1) しょ糖-Chl飼料を摂取させたラットの血清, 肝Chl値は, 飼育4日目ですでに著しく上昇することが判明した。
2) しょ糖はでん粉より血清, 肝Chl値を上昇させたが, 糞へのChlの排泄及び乾燥糞重量は減少した。大腸内容物のChl量には糖質源の差異による影響は認められなかった。
3) 糖質源と他の食餌因子との交互作用は, 糞Chl量において糖質と脂質の間て認められ, しょ糖を用いると大豆油群がラード群よりChlの排泄が増加し, でん粉を用いるとラード群で増加した。

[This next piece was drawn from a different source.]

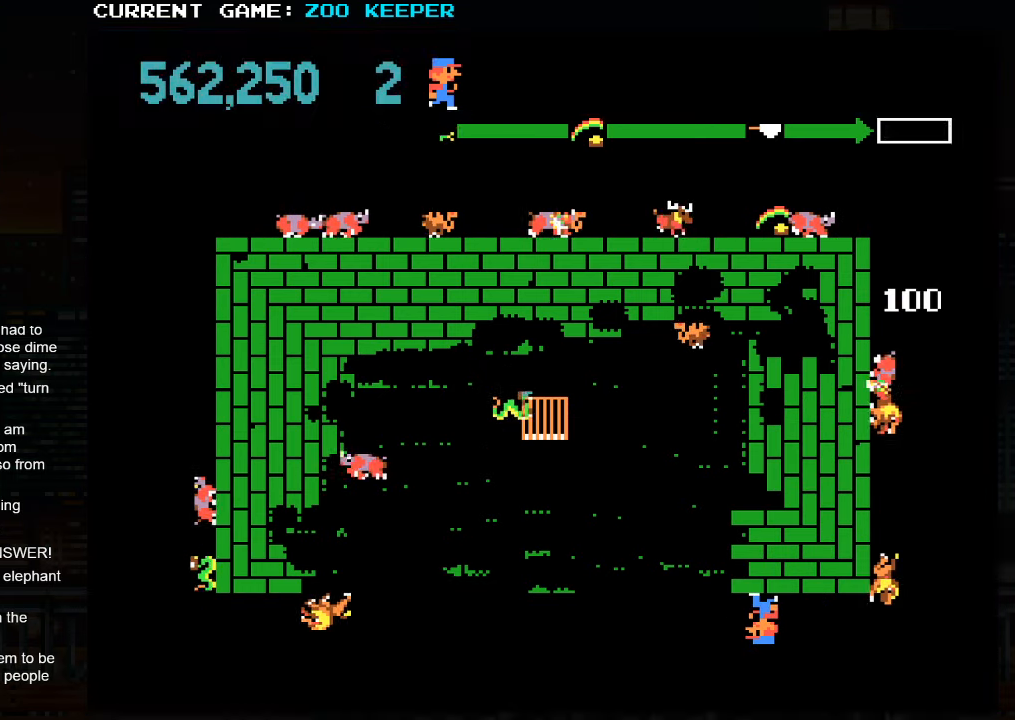
{"buttons": ["SQUARE"], "left_stick": "left", "events": [[133, "left_stick", "left"], [283, "SQUARE", "down"]]}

4) 脂質源を変えた場合, ラードは大豆油より血清Chl値を上昇させたが, 大腸内容物のChlやChlのみかけの排泄率は大豆油で増加した。
5) しょ糖-Chl飼料で上昇する血清や肝Chl値はコンニャク精粉 (Kf) の添加により抑制され, 特に肝臓において顕著であった。また, でん粉-Chl飼料でもKfにより同様の結果が得られた。糞のChlはKfの添加により減少したが, 大腸内腔に貯留しているChlは著しく増加した。
6) 血清と肝Chl値は飼料中脂質源とKlfの有無により多様なレスポンスを示した。
7) しょ糖-Chl飼料は, 血清, 肝Chlのプールサイズや糞へのChl排泄量を変動させたが,
カーカス
のChl量にはChlと胆汁酸塩負荷の影響はまったく観察されなかった。でん粉を糖質源としても同様であり, また脂質源を変えあるいはKfの添加でも同様な結果を示した。